Naukowcy z Uniwersytetu Kalifornijskiego twierdzą, że w materiale genetycznym mieszkańców Zachodniej Afryki znaleźli DNA „ducha”. Badanie dotyczy w szczególności tzw. Jorubów oraz przedstawicieli grupy Mende.
Już od dawna wiadomo, że ludzie nie wywodzą się bezpośrednio od małp, lecz posiadają z nimi wspólnego przodka. Tak samo dwie grupy hominimów – denisowianie oraz neandertalczycy – różniły się między sobą pomimo posiadania takiego wspólnego przodka, od którego rozdzielili się ok. 800 tysięcy lat temu. Okazuje się, że 200 tysięcy lat wcześniej również doszło do takiego podziału.
Analizując DNA Jorubów i członków grupy etnicznej Mende naukowcy odnotowali, że zawiera ono nieznane DNA. Porównali je z materiałem genetycznym denisowian i neandertalczyków, jednak to również okazało się pudłem. Założyli więc, że wspomniane DNA pochodzi od nieznanego, żyjącego wcześniej przodka – określonego mianem „ducha”.

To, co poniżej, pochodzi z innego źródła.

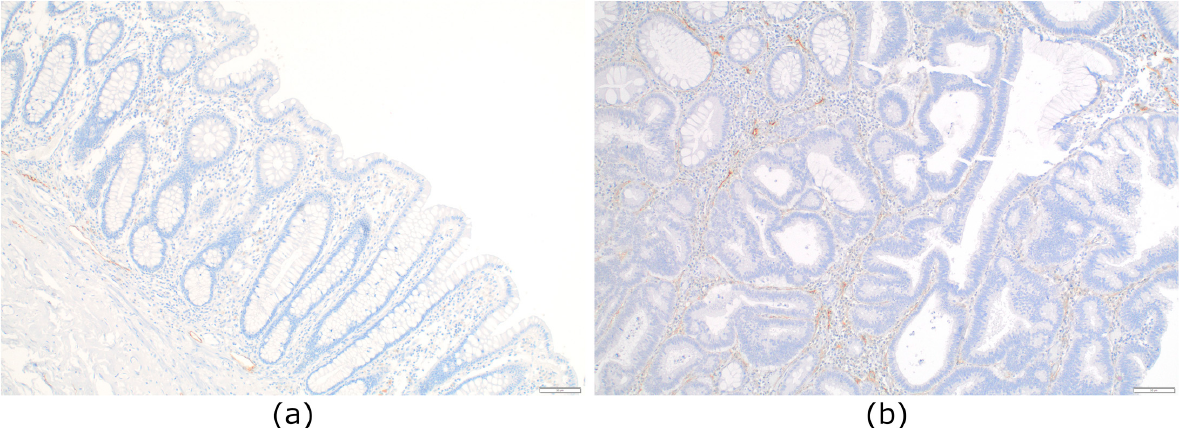
Figure 1. Distribution of lymphatic vessels in normal colon mucosa and in situ colorectal carcinoma: ( a ) Normal colonic mucosa devoid of lymphatic vessels in the lamina propria. Lymphatic vessels are seen just above the muscularis mucosae and in the submucosa (D2-40, ×100); ( b ) lymphatic vessels present in the lamina propria of a pTis colorectal carcinoma (D2-40, ×100).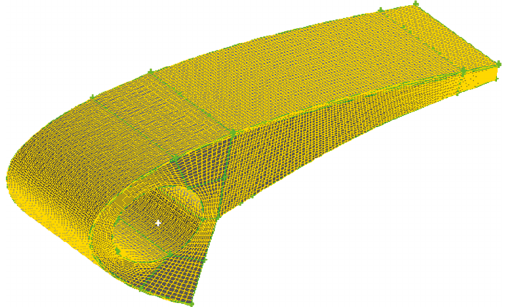
Figure 2: Overall anti-icing cavity grid model.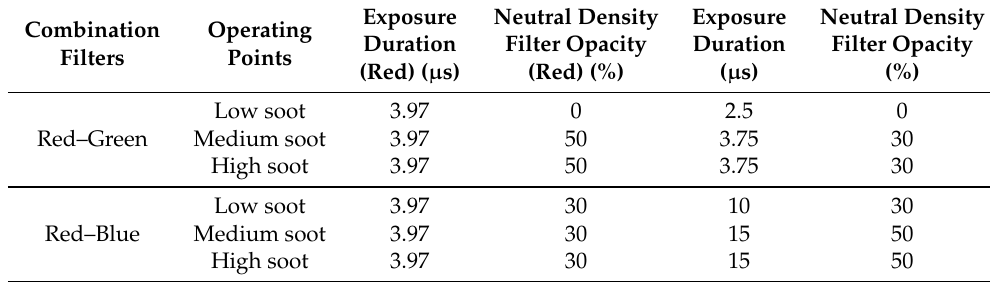
Table 5. Interference filter influence test matrix.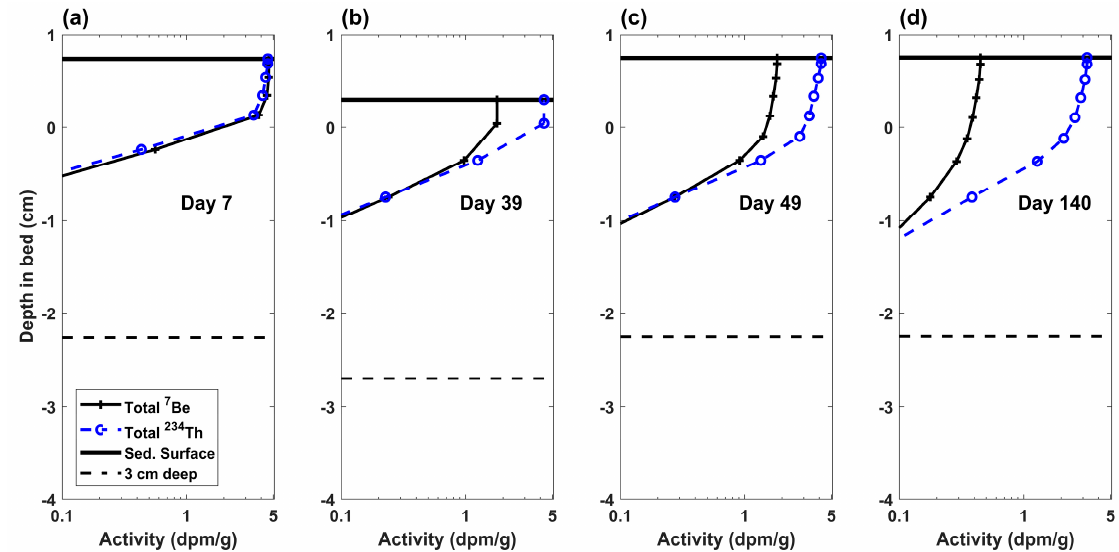
Figure 3. Vertical profiles of seabed radioisotope activities at four instances for Case 1. ( a ) Day 7 after initial deposition, ( b ) Day 39 at peak of a resuspension event, ( c ) Day 49 after redeposition, and ( d ) Day 140 during the extended quiescent period. Solid black lines represent bed surface and thick dashed lines represent three centimeters deep in the bed. The bed height prior to initial deposition was defined as z bed = 0.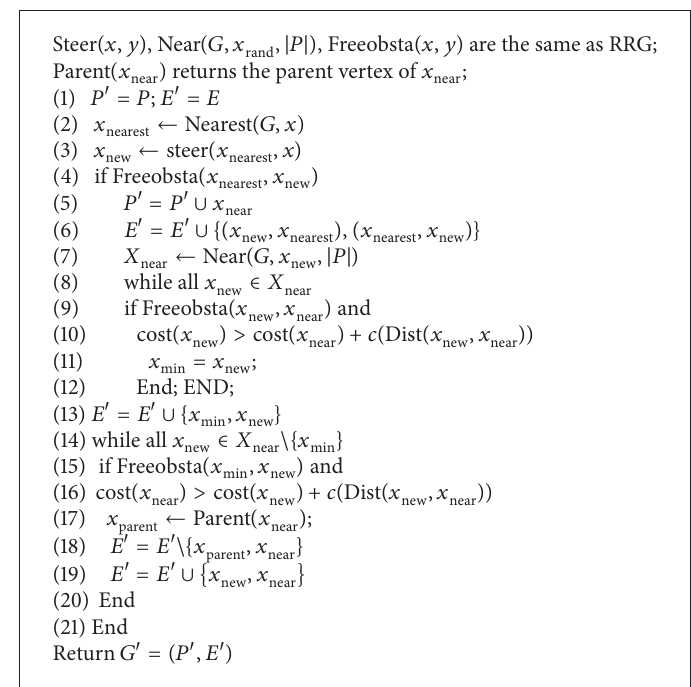
Algorithm 3: Explore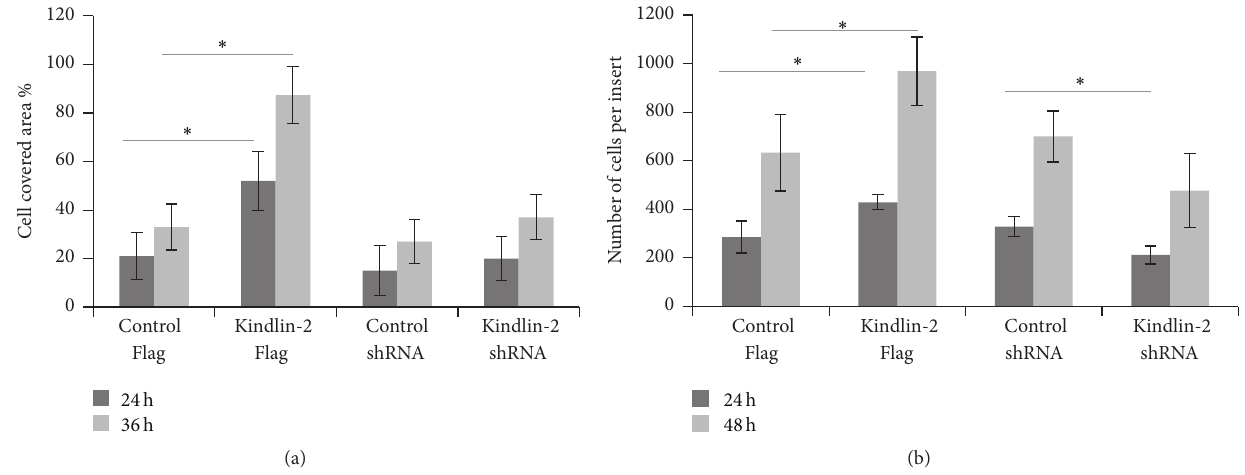
Figure 6: Kindlin-2 affects migration potential of iPSC-MSCs. An in vitro migration assay was performed with an IBIDI culture insert containing two reservoirs separated by a 500 𝜇 m thick wall. Kindlin-2 Flag transfected iPS-MSCs had significantly increased migration potential after 24 h and 36 h compared to control groups (a). Moreover, the migration assay with a transwell system showed significantly increased migrating iPSC-MSCs on the lower face of the filters after 48 h of incubation in Kindlin-2 Flag transfected iPSC-MSCs compared to control Flag (b). The covered area between the two reservoirs was analyzed with ImageJ software. ∗ Significance difference 𝑝 ≤ 0.05 . 𝑛 = 3 .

Co ciekawe, wśród dwóch wspomnianych grup obecnie zamieszkujących Afrykę, tajemnicze DNA stanowi od 2 do 19 procent materiału genetycznego ich przedstawicieli. Wygląda na to, że trafiło ono do genomu współcześnie żyjących ludzi ok. 24 tysięcy lat temu. Od tego czasu rozprzestrzeniło się nie tylko w Zachodniej Afryce, ale pojawiło się również w Azji czy Stanach Zjednoczonych.